Munro wondered if Steinberg had intended that to sound as sarcastic as it did. "No. The FBI's checked their files for any offenders who might have some connection to this theatre or to Mr. Hamilton, but they came up empty. We even checked on Werton's father, with the idea the first one might have been an accident, and then after he got mad at Hamilton he might have caused the others, but he's got solid alibis. So the only real suspect we've got is still Sidney Harper, but since he was in prison there's no way he could have been responsible for the little girl's murder." Munro rested his arms on the chair and rubbed his fingertips together. "So how about you? Any of your people have any brainstorms while you were away? Remember someone you may have fired, somebody who went away mad?"
"No," Steinberg said. "No one like that. We're very nice. We don't send people away mad."
~ * ~
By the end of the day Friday, Dennis Hamilton was exhausted but happy. His talent had returned to him, he was with the woman he loved, his son was nearby, and the Venetian Theatre seemed beautiful and safe and full of promise for the first time in months.

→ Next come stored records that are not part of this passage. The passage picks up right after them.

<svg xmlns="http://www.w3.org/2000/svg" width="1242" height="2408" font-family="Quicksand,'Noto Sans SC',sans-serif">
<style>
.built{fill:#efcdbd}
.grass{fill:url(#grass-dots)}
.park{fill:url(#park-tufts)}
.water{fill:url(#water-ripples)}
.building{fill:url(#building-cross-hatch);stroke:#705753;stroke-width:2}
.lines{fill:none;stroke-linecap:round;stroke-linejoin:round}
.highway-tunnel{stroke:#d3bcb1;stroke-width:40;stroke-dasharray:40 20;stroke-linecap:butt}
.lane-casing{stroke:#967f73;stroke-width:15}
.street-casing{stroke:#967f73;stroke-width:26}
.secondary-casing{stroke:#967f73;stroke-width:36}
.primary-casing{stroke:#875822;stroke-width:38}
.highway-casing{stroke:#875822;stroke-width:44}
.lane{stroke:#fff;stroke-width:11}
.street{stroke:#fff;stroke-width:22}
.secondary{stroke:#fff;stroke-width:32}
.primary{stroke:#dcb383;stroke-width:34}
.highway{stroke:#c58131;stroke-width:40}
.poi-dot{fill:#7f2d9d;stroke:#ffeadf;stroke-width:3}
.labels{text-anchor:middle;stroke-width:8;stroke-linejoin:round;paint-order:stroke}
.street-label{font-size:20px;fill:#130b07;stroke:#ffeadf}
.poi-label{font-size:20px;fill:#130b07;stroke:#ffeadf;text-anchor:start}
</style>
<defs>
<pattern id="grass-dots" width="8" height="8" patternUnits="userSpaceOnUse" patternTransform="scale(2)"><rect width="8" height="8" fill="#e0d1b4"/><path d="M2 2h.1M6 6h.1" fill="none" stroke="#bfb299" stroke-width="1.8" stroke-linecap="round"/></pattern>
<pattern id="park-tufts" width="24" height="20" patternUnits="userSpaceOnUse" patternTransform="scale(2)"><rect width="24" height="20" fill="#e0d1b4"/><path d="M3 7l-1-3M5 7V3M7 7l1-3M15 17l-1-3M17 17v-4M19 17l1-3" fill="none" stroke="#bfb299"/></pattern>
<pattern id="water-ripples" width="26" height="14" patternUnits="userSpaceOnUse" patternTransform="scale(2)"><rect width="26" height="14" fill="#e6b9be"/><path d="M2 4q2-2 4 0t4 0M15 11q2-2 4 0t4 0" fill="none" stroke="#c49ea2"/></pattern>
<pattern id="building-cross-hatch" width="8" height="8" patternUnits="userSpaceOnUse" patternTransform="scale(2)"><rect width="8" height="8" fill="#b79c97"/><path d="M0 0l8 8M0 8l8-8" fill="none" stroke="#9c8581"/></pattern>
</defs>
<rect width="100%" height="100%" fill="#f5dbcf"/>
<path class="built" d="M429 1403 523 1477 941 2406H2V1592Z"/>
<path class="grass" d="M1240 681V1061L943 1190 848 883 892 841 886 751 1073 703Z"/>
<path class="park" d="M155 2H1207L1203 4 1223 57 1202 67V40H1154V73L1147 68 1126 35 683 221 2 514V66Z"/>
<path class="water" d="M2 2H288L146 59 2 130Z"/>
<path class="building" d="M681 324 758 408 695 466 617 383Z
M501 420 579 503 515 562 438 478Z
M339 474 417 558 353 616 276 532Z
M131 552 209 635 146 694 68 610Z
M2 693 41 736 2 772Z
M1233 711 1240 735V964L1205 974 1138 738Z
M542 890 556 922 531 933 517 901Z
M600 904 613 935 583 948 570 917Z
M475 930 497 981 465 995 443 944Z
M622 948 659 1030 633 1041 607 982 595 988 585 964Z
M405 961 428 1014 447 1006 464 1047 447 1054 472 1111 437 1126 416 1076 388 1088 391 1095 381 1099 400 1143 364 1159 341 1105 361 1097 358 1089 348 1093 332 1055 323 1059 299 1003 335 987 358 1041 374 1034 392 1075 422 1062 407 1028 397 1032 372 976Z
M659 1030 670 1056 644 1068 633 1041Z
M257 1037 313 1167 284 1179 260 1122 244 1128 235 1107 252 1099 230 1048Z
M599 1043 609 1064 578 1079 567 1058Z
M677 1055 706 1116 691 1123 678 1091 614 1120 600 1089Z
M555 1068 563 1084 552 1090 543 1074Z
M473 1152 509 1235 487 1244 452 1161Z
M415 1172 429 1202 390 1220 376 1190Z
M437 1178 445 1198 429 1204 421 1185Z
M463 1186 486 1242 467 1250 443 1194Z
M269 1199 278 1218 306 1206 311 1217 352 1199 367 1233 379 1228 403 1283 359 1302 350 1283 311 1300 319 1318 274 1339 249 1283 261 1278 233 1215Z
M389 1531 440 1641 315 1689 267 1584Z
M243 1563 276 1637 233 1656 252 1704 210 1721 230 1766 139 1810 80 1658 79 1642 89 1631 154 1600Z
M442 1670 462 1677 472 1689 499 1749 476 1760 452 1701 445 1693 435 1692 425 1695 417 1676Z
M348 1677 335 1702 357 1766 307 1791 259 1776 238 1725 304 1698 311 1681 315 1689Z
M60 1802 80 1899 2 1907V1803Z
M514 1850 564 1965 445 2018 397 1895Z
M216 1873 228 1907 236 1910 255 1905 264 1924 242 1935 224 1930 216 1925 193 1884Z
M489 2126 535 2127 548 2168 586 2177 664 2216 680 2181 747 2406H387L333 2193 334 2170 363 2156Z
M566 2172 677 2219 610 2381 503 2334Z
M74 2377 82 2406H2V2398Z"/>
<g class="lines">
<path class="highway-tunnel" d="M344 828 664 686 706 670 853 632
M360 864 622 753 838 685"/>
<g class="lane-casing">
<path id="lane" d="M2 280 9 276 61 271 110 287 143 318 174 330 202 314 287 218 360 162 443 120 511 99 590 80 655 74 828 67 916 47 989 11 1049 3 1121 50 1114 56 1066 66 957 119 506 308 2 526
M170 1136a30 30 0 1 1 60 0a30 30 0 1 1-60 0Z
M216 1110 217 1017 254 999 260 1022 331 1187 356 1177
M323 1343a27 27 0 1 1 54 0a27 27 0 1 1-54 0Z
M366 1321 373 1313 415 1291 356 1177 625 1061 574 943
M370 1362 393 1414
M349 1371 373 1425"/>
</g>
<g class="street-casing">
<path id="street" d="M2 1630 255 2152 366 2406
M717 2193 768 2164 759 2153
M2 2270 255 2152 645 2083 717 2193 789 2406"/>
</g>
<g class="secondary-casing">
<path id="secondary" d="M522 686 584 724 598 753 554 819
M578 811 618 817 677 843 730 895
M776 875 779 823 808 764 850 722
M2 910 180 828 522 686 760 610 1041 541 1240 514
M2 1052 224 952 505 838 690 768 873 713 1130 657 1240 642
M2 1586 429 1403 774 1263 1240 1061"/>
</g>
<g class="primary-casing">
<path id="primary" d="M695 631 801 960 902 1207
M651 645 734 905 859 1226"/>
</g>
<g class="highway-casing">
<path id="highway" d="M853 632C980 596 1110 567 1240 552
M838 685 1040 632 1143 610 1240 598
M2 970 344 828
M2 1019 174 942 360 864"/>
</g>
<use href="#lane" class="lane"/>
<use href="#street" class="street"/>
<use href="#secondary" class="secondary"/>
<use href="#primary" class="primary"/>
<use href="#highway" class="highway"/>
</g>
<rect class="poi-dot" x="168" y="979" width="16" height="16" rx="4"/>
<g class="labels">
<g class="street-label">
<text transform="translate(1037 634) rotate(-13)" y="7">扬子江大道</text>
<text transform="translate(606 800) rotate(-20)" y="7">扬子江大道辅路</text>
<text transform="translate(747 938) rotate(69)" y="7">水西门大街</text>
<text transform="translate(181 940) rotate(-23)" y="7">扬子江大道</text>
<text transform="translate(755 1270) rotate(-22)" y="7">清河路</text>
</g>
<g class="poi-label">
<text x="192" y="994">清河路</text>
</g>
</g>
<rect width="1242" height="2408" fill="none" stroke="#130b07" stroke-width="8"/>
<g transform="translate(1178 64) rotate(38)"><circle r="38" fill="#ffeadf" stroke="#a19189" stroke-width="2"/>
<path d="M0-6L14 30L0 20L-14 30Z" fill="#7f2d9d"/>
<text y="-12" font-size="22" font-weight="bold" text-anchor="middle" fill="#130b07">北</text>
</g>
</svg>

He and Ann dined together in the Kirkland Inn. A few members of the Private Empire company were at other tables, but Ann and Dennis were isolated enough so that they could talk without being overheard. When the dessert dishes were removed and sherry was served, he took Ann's hand and looked into her eyes in the candlelight. "Do you know how much I love you?" he said.
"I think so."
"You know, a few weeks ago, in New York, I actually thought of . . . of ending it. Of doing away with myself."
"Dennis —"
"And I think I would've. Everything seemed so futile. I couldn't think, couldn't feel, you know I couldn't act . . . but still, there was you. And I couldn't bring myself to leave you. It was as though . . . as long as you were still there, there was still hope, still something to live for."